De acuerdo a lo expresado por las entrevistadas, en una reunión mantenida con la directora del hospital, esta confirmó que hará uso del espacio “las veces que lo considere necesario”, sin obligación de solicitar autorización previa. “Nos dijo que en todo caso informaría, pero que no tenía por qué pedir permiso porque el área pertenece al hospital”, relató Suárez.
Reclamo por garantías y falta de respuesta
Uno de los puntos centrales del reclamo es la falta de garantías sobre el futuro de la sala. Los funcionarios solicitaron una constancia por escrito que estableciera que el uso sería temporal, pero aseguran que el pedido fue rechazado.
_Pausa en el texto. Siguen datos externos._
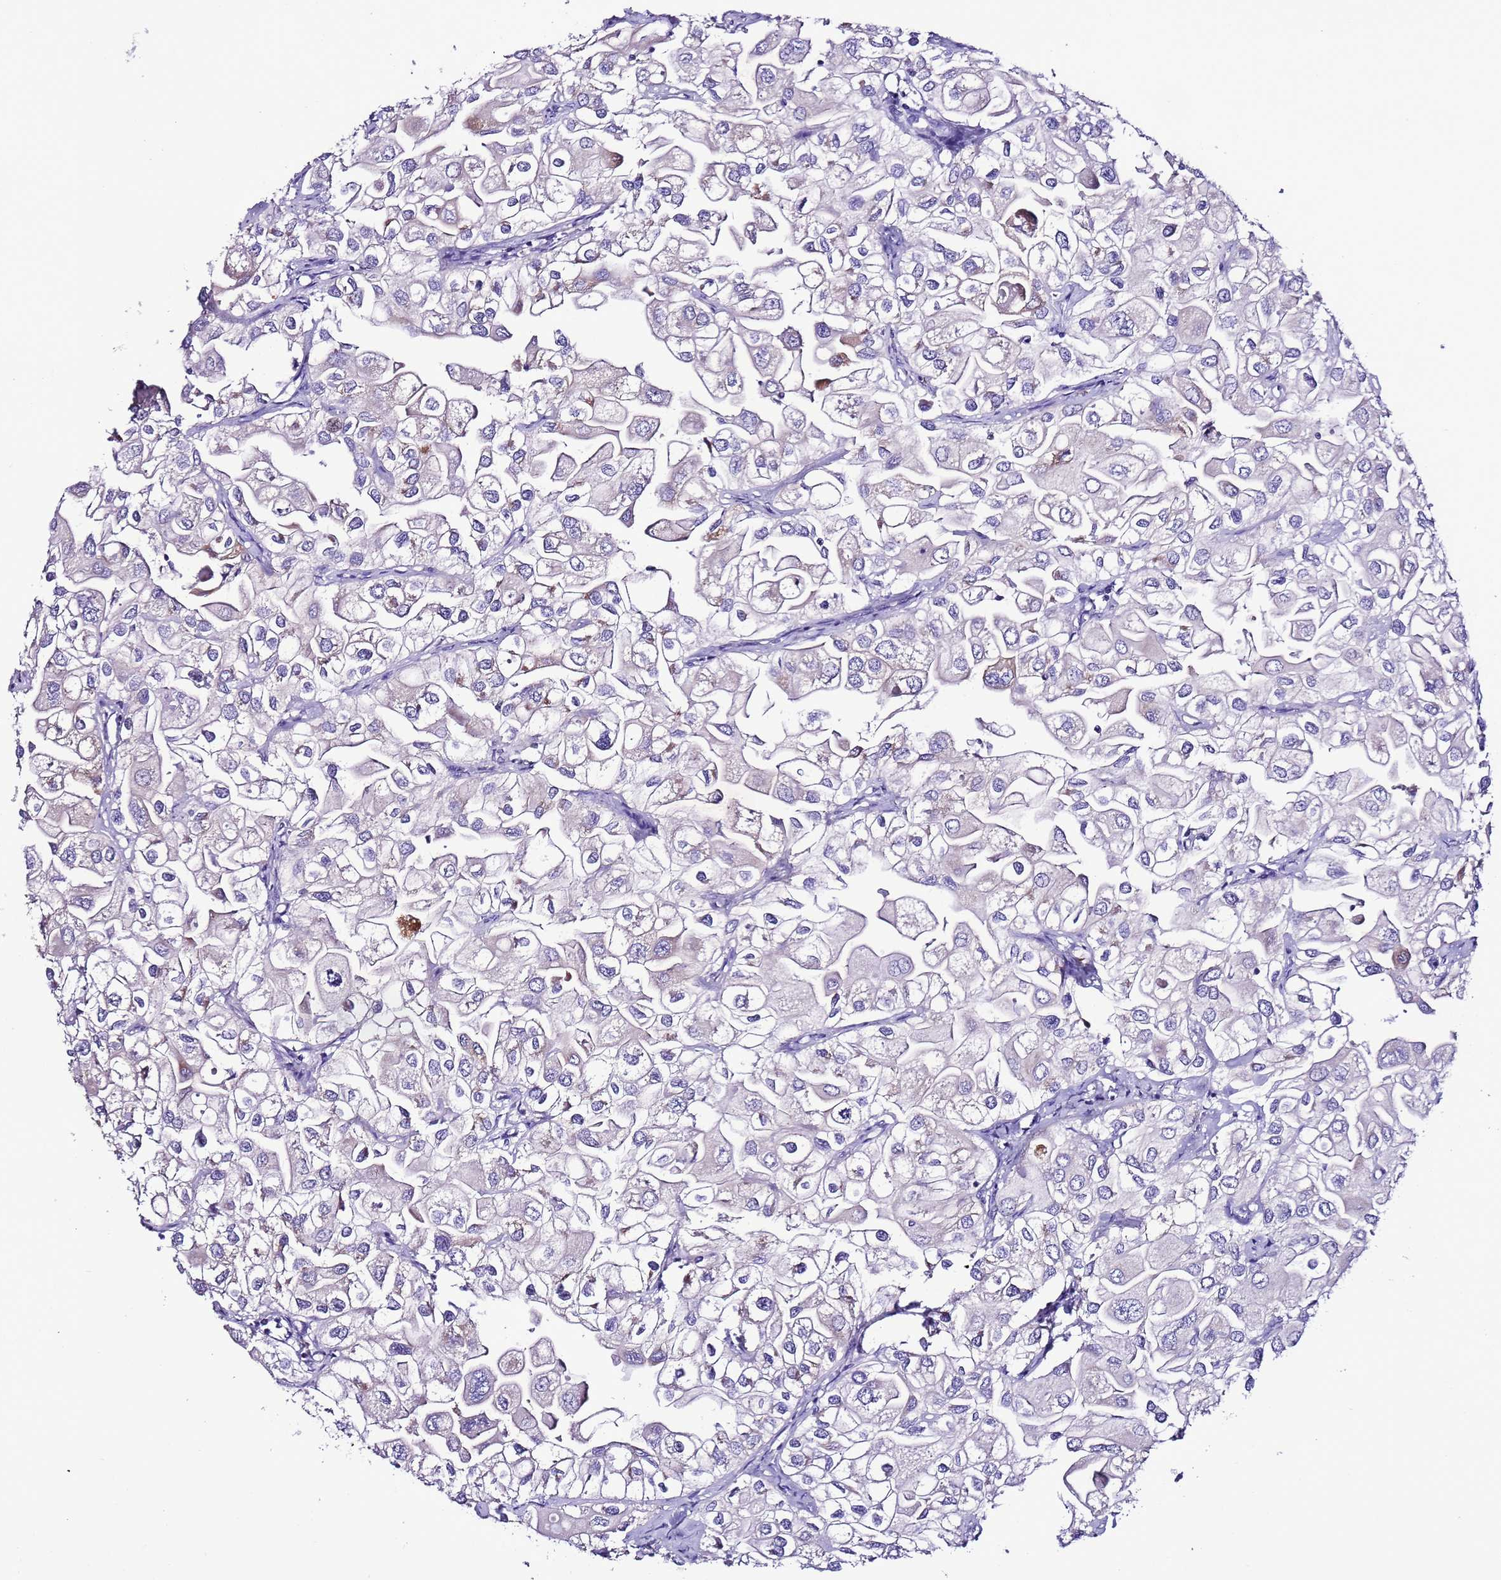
{"staining": {"intensity": "moderate", "quantity": "<25%", "location": "cytoplasmic/membranous"}, "tissue": "urothelial cancer", "cell_type": "Tumor cells", "image_type": "cancer", "snomed": [{"axis": "morphology", "description": "Urothelial carcinoma, High grade"}, {"axis": "topography", "description": "Urinary bladder"}], "caption": "Moderate cytoplasmic/membranous protein positivity is identified in approximately <25% of tumor cells in urothelial cancer.", "gene": "UEVLD", "patient": {"sex": "male", "age": 64}}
“Queríamos algo firmado que asegurara la devolución de la sala, porque el brote existe, pero no sabemos cuándo termina. Nos dijeron que no nos iban a dar nada por escrito”, indicó Suárez.
Además, señalaron que durante la conversación se deslizó la posibilidad de elevar la situación a la Administración de los Servicios de Salud del Estado (ASSE), lo que generó preocupación. “Nos dijeron que teníamos mucho que perder. Eso sonó a una amenaza”, afirmó.
Antecedentes y medidas a seguir
Las entrevistadas recordaron que no es la primera vez que se intenta utilizar el espacio con otros fines. En una oportunidad anterior, durante otra administración, se planteó destinar la sala a internaciones particulares, lo que fue rechazado por los funcionarios.
“Siempre defendimos que no se transforme en una sala VIP ni en un servicio comercial. Es un espacio de los trabajadores”, remarcó Franchin.
Ante la situación actual, los involucrados adelantaron que continuarán con las movilizaciones y no descartan llevar el reclamo a instancias superiores. “Si hay que llegar al Ministerio, vamos a llegar. Son 30 años de historia que no vamos a dejar perder”, concluyeron.